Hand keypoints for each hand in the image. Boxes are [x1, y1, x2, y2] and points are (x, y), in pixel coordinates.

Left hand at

--

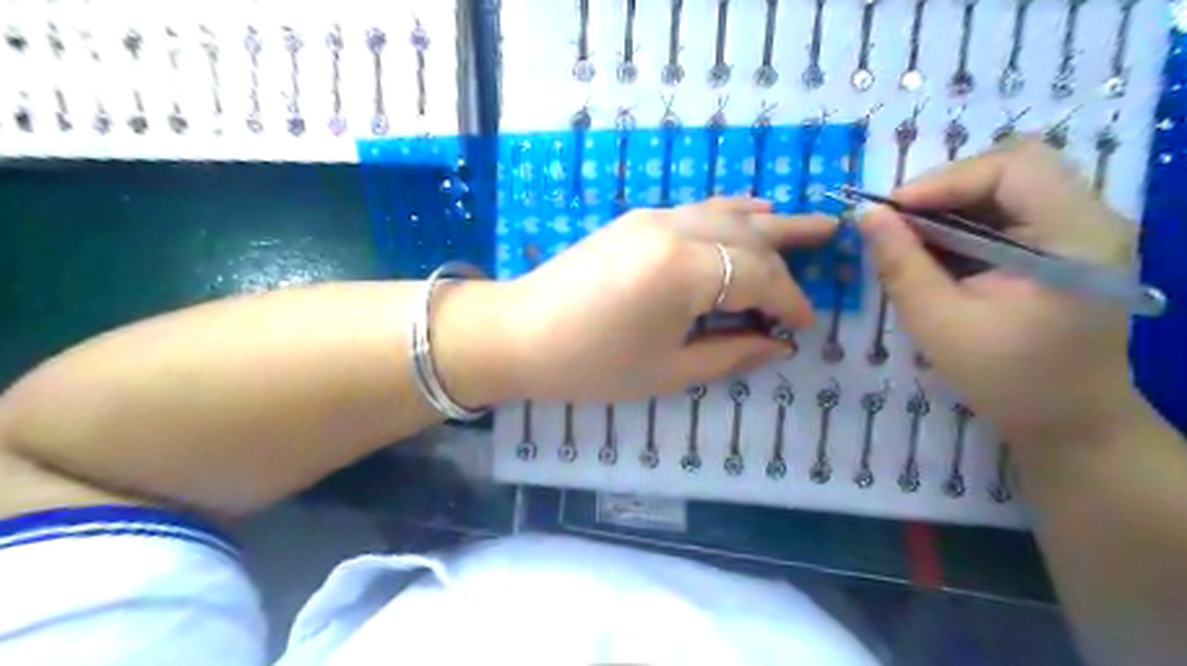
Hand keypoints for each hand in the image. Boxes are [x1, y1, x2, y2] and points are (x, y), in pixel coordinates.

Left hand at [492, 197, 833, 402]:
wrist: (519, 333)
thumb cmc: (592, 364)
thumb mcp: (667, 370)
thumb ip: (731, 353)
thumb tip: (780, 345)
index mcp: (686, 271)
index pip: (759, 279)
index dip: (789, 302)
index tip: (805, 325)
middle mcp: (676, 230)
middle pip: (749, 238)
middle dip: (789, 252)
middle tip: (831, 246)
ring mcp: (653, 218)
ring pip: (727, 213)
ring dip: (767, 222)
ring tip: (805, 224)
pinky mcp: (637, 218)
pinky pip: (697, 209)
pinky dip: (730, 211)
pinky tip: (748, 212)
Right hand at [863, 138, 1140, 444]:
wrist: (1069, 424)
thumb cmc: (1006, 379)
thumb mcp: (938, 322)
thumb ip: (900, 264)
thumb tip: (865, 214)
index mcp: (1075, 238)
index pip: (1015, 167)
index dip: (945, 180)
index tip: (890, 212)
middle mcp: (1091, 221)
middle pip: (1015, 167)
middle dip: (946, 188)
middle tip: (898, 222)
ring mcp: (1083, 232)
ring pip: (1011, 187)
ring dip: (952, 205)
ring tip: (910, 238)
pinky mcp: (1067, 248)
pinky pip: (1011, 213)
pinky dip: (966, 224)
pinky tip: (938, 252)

...

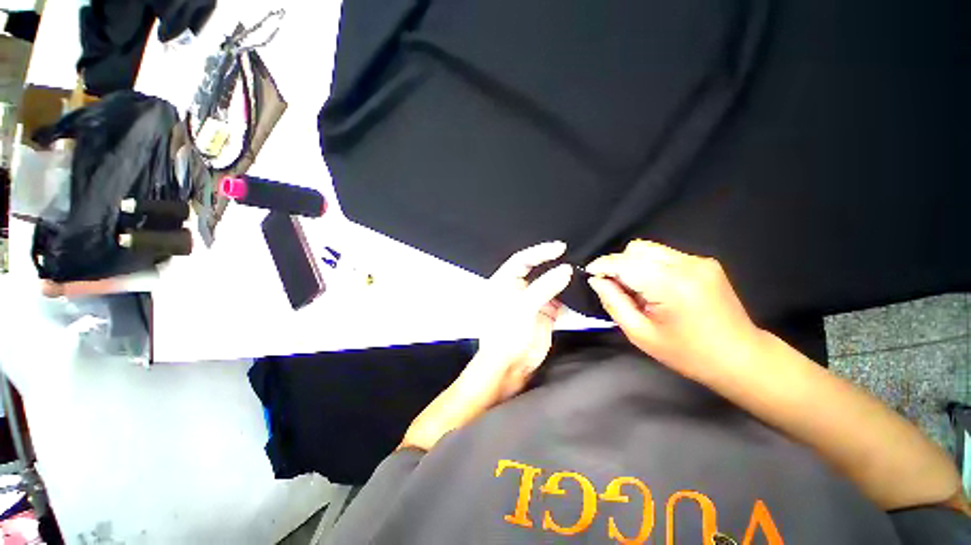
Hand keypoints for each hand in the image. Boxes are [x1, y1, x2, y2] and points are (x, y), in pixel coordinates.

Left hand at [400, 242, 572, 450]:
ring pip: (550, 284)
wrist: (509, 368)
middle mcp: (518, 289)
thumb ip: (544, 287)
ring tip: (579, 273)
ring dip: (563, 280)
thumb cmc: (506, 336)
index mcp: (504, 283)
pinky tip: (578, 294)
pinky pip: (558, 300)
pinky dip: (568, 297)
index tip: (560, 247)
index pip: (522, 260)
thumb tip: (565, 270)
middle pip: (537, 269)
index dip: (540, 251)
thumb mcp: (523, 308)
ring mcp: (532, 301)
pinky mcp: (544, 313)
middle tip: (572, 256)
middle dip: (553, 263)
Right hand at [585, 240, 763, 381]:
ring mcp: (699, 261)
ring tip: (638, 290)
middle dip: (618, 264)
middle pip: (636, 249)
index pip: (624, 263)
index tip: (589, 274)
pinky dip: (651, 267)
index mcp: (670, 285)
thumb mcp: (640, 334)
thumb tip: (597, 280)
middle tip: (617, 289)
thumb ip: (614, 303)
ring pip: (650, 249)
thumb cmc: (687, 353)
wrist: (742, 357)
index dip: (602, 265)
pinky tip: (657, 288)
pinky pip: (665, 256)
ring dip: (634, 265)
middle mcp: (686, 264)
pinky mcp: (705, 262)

Work instruction:
Your reply should be a single number: the count of lines above that contain the word "Left".

Answer:
3